17 August 2017 @ 6:00 pm AEST

 ‘A Grove of Gardeners: the legacy of Lancelot ‘Capability’ Brown in colonial Australia’

Illustrated talk by Dr Timothy Hubbard


The AGHS Victorian Branch AGM will precede the illustrated talk.


Mueller Hall, Herbarium, Birdwood Avenue, Melbourne 

6.00 pm Drinks and Nibbles

6.30 pm Victorian Branch Annual General Meeting

6.45 pm Illustrated Talk


Cost: AGHS member $20, non-members $25, students $10.

Book at:


Colonial Australia inherited a great legacy from ‘Capability’ Brown. His work was promulgated in various contemporary publications. The transformation of his naturalistic landscaping style into the Picturesque and Gardenesque styles of the later 18th and 19th centuries is well understood in Australia. Less well known is the direct linkage connecting him with local landscape designers.

The first in NSW, Thomas Shepherd acknowledged his links with Brown in his Lectures on Landscape Gardening in Australia (1836). The second lecture provides a perceptive exposition of Brown’s modus operandi.

Then, through Thomas White, Humphrey Repton, JC Loudon and others, Shepherd proposes a response in Australia.

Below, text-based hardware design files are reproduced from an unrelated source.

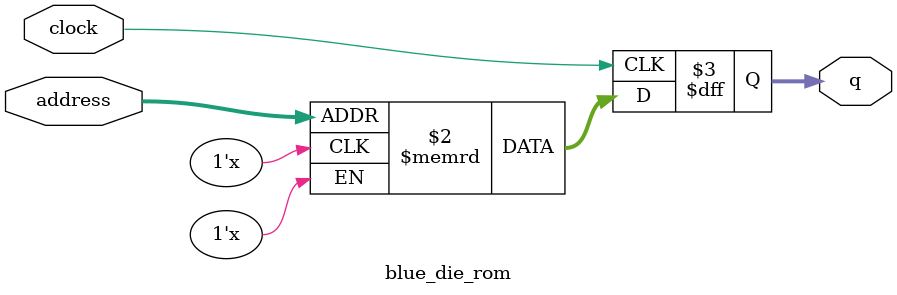
<source format=sv>
module blue_die_rom (
	input logic clock,
	input logic [14:0] address,
	output logic [3:0] q
);

logic [3:0] memory [0:17499] /* synthesis ram_init_file = "./blue_die/blue_die.mif" */;

always_ff @ (posedge clock) begin
	q <= memory[address];
end

endmodule

</source>
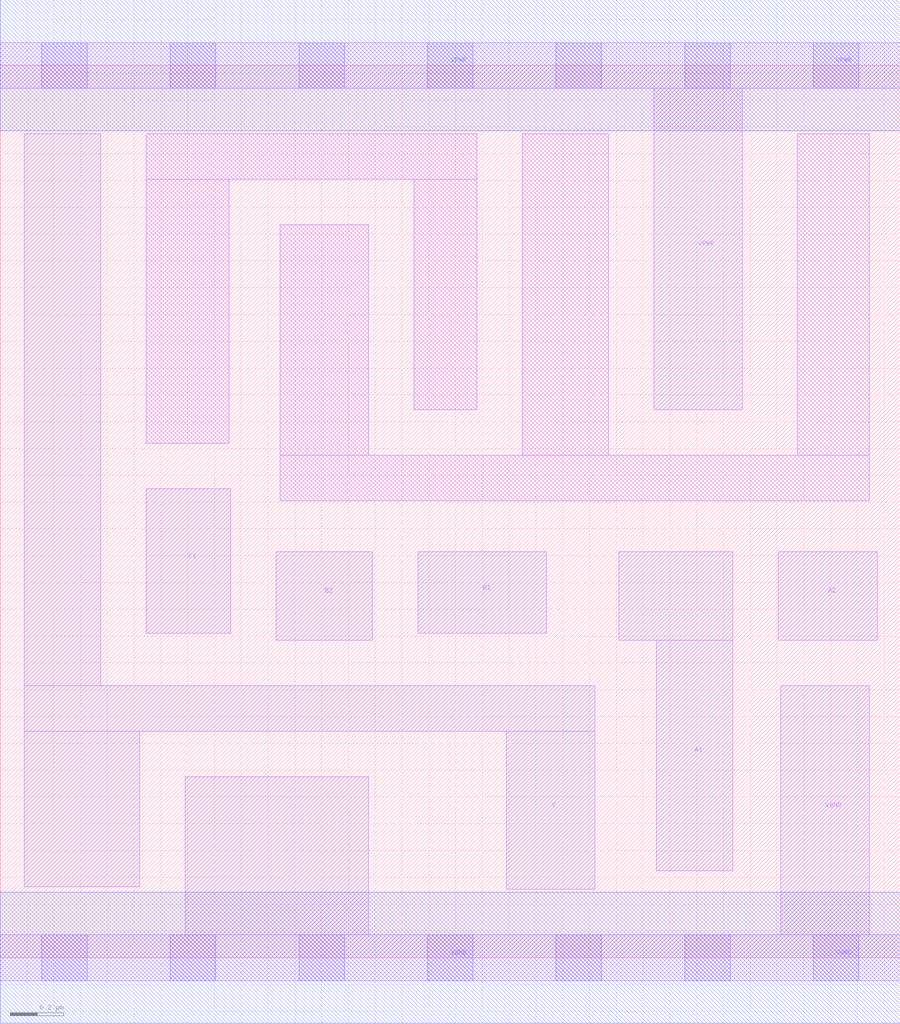
<source format=lef>
# Copyright 2020 The SkyWater PDK Authors
#
# Licensed under the Apache License, Version 2.0 (the "License");
# you may not use this file except in compliance with the License.
# You may obtain a copy of the License at
#
#     https://www.apache.org/licenses/LICENSE-2.0
#
# Unless required by applicable law or agreed to in writing, software
# distributed under the License is distributed on an "AS IS" BASIS,
# WITHOUT WARRANTIES OR CONDITIONS OF ANY KIND, either express or implied.
# See the License for the specific language governing permissions and
# limitations under the License.
#
# SPDX-License-Identifier: Apache-2.0

VERSION 5.7 ;
  NAMESCASESENSITIVE ON ;
  NOWIREEXTENSIONATPIN ON ;
  DIVIDERCHAR "/" ;
  BUSBITCHARS "[]" ;
UNITS
  DATABASE MICRONS 200 ;
END UNITS
MACRO sky130_fd_sc_lp__a221oi_1
  CLASS CORE ;
  SOURCE USER ;
  FOREIGN sky130_fd_sc_lp__a221oi_1 ;
  ORIGIN  0.000000  0.000000 ;
  SIZE  3.360000 BY  3.330000 ;
  SYMMETRY X Y R90 ;
  SITE unit ;
  PIN A1
    ANTENNAGATEAREA  0.315000 ;
    DIRECTION INPUT ;
    USE SIGNAL ;
    PORT
      LAYER li1 ;
        RECT 2.310000 1.185000 2.735000 1.515000 ;
        RECT 2.450000 0.325000 2.735000 1.185000 ;
    END
  END A1
  PIN A2
    ANTENNAGATEAREA  0.315000 ;
    DIRECTION INPUT ;
    USE SIGNAL ;
    PORT
      LAYER li1 ;
        RECT 2.905000 1.185000 3.275000 1.515000 ;
    END
  END A2
  PIN B1
    ANTENNAGATEAREA  0.315000 ;
    DIRECTION INPUT ;
    USE SIGNAL ;
    PORT
      LAYER li1 ;
        RECT 1.560000 1.210000 2.040000 1.515000 ;
    END
  END B1
  PIN B2
    ANTENNAGATEAREA  0.315000 ;
    DIRECTION INPUT ;
    USE SIGNAL ;
    PORT
      LAYER li1 ;
        RECT 1.030000 1.185000 1.390000 1.515000 ;
    END
  END B2
  PIN C1
    ANTENNAGATEAREA  0.315000 ;
    DIRECTION INPUT ;
    USE SIGNAL ;
    PORT
      LAYER li1 ;
        RECT 0.545000 1.210000 0.860000 1.750000 ;
    END
  END C1
  PIN Y
    ANTENNADIFFAREA  0.884100 ;
    DIRECTION OUTPUT ;
    USE SIGNAL ;
    PORT
      LAYER li1 ;
        RECT 0.090000 0.265000 0.520000 0.845000 ;
        RECT 0.090000 0.845000 2.220000 1.015000 ;
        RECT 0.090000 1.015000 0.375000 3.075000 ;
        RECT 1.890000 0.255000 2.220000 0.845000 ;
    END
  END Y
  PIN VGND
    DIRECTION INOUT ;
    USE GROUND ;
    PORT
      LAYER li1 ;
        RECT 0.000000 -0.085000 3.360000 0.085000 ;
        RECT 0.690000  0.085000 1.375000 0.675000 ;
        RECT 2.915000  0.085000 3.245000 1.015000 ;
      LAYER mcon ;
        RECT 0.155000 -0.085000 0.325000 0.085000 ;
        RECT 0.635000 -0.085000 0.805000 0.085000 ;
        RECT 1.115000 -0.085000 1.285000 0.085000 ;
        RECT 1.595000 -0.085000 1.765000 0.085000 ;
        RECT 2.075000 -0.085000 2.245000 0.085000 ;
        RECT 2.555000 -0.085000 2.725000 0.085000 ;
        RECT 3.035000 -0.085000 3.205000 0.085000 ;
      LAYER met1 ;
        RECT 0.000000 -0.245000 3.360000 0.245000 ;
    END
  END VGND
  PIN VPWR
    DIRECTION INOUT ;
    USE POWER ;
    PORT
      LAYER li1 ;
        RECT 0.000000 3.245000 3.360000 3.415000 ;
        RECT 2.440000 2.045000 2.770000 3.245000 ;
      LAYER mcon ;
        RECT 0.155000 3.245000 0.325000 3.415000 ;
        RECT 0.635000 3.245000 0.805000 3.415000 ;
        RECT 1.115000 3.245000 1.285000 3.415000 ;
        RECT 1.595000 3.245000 1.765000 3.415000 ;
        RECT 2.075000 3.245000 2.245000 3.415000 ;
        RECT 2.555000 3.245000 2.725000 3.415000 ;
        RECT 3.035000 3.245000 3.205000 3.415000 ;
      LAYER met1 ;
        RECT 0.000000 3.085000 3.360000 3.575000 ;
    END
  END VPWR
  OBS
    LAYER li1 ;
      RECT 0.545000 1.920000 0.855000 2.905000 ;
      RECT 0.545000 2.905000 1.780000 3.075000 ;
      RECT 1.045000 1.705000 3.245000 1.875000 ;
      RECT 1.045000 1.875000 1.375000 2.735000 ;
      RECT 1.545000 2.045000 1.780000 2.905000 ;
      RECT 1.950000 1.875000 2.270000 3.075000 ;
      RECT 2.975000 1.875000 3.245000 3.075000 ;
  END
END sky130_fd_sc_lp__a221oi_1

</source>
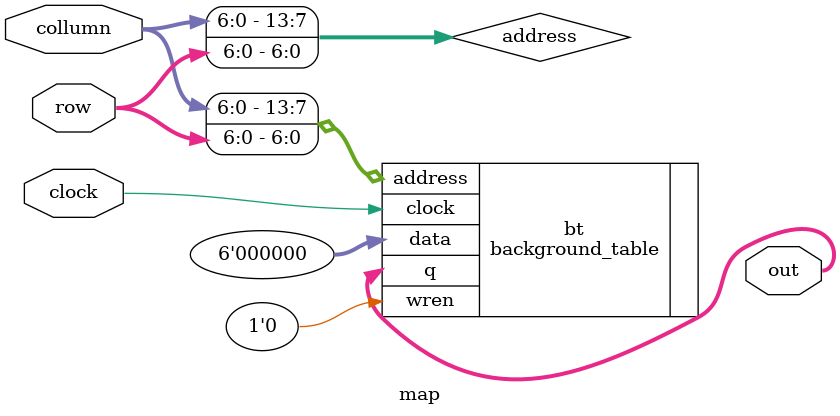
<source format=v>
module map(clock, collumn, row, out);
	input clock;
	input [6:0] collumn;
	input [6:0] row;
	
	output [5:0] out;

	wire [13:0] address;
	assign address = {collumn, row};

	//the memory consist of 128 x 128 tiles (collumns and rows) of 6 bits
	//the 6 bits describe the character on the tile
	background_table bt(.clock(clock), .address(address), .data({6{1'b0}}), .wren(1'b0), .q(out));
endmodule 
</source>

Shepherd named his nursery after Chatsworth House whose landscape Brown had transformed from 1755. But, from 1826, Joseph Paxton reinstated the parterres and terraces. At another Chatsworth, in colonial Victoria, Edward La Trobe Bateman designed the landscape. He’d known Paxton in London. Bateman knew William Guilfoyle, whose father was in partnership in Sydney with Shepherd. Guilfoyle is famous for his redesign of the Melbourne Botanic Gardens which Bateman possibly designed.

Guilfoyle visited  Bateman, living in retirement at Bute,Scotland and commented on the landscape of contrasting colour and form, the very qualities admired now in the Botanic Gardens. Guilfoyle’s last design was for Dalvui in western Victoria recommending that ‘red, yellow and variegated leafage should be among the greenery’ and that ‘with some of the hardy pines and deciduous trees, it would be wise to place as many as eight or nine in a mass’, that is, in groups or groves.

One can imagine this group of colonial gardeners as an allegorical grove. Their Picturesque and Gardenesque designs, while different from the Beautiful landscapes created by Brown, are still deeply rooted in his revolutionary style. Brown’s is indeed an influential global legacy.


Dr Timothy Hubbard is a long standing member of the AGHS, giving conference papers and, as co-author with Context Pty Ltd, undertaking a Review of Historic Gardens Inventories throughout Australia for the Society in 2012.  He has a special interest in significant colonial cultural landscapes and the work of Edward La Trobe Bateman.


Image: Stourhead, Wiltshire, where Lancelot Brown’s influence, but not his hand, is just one layer of it’s significance.